APPD Market Report Article


December 1, 2021


RMB 9.09


Recovery picks up pace with strong expansion demand

  • Overall absorption reached 380,000 sqm, with CBD net absorption rising to 174,000 sqm. Domestic financial service and professional service firms remained active in Lujiazui, while demand in Puxi was driven by a range of sectors including financial services, professional services, retail, and TMT.
  • Net absorption in the decentralised market reached 212,000 sqm, driven mainly by domestic firms. In terms of sectors, TMT and financial services firms showed strong demand for expansion opportunities, while enquiries from firms in the pharmaceutical sector also increased, especially in the Qiantan submarket.

Seven projects deliver approximately 477,000 sqm

  • One project reached completion in Changning CBD with a GFA of approximately 57,000 sqm. Despite the new supply, active leasing activity allowed the overall CBD vacancy rate to decline 1.7 ppts q-o-q to 9.3%. Puxi vacancy fell 1.8 ppts to 7.7% while Pudong vacancy fell 1.4 ppts to 11.2%.
  • In the decentralised market, six projects with a total GFA of approximately 420,000 sqm reached completion. While demand for the decentralised market was also strong, the large amount of new supply led vacancy to edge up by 1.3 ppts q-o-q to 27.8%.
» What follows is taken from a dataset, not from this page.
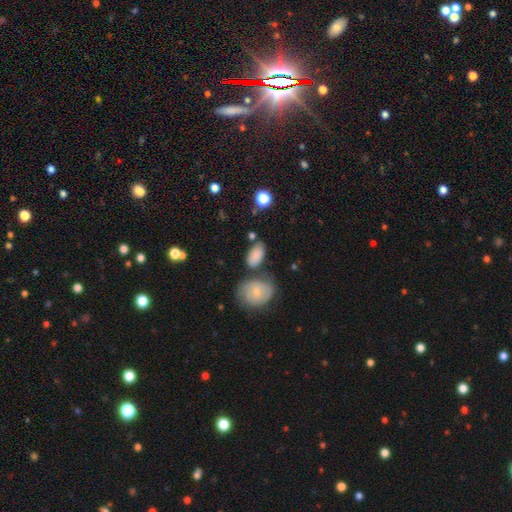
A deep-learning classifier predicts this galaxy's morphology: type=smooth (83%); roundness=in between (91%); merging=none (63%).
Overall rents start to increase as a result of leasing recovery

  • Overall CBD rents rose by 0.9% q-o-q, with rents in Puxi CBD up 1.8% q-o-q, driven by increases in premium buildings. Pudong CBD rents remained largely flat amid widening divergences in performance between individual buildings. Decentralised rents rise by 1.3% q-o-q, led by submarkets with strong performance such as Qiantan.
  • While the leasing market continued to recover, investors remained cautious given the large supply expected to enter the market over the next few years. Transactions continue to be limited to domestic self-use buyers. Domestic insurance companies continue to seek investment opportunities.

Outlook: Leasing recovery likely to continue over the short term

  • Shanghai’s strong fundamentals will lead pent-up demand to continue to be released over the short term. Financial services firms, professional services firms, and tech companies will continue to look for expansion options. Pharmaceutical companies are expected to show increasing demand for office space.
  • In the short term, submarkets with strong performance will drive the rental recovery. But rental growth is expected to gradually stabilise over the next 12 months due to a substantial amount of supply expected to reach completion.

Note: Shanghai Office refers to Shanghai's overall Grade A office market, consisting of Pudong, Puxi and Decentralised areas.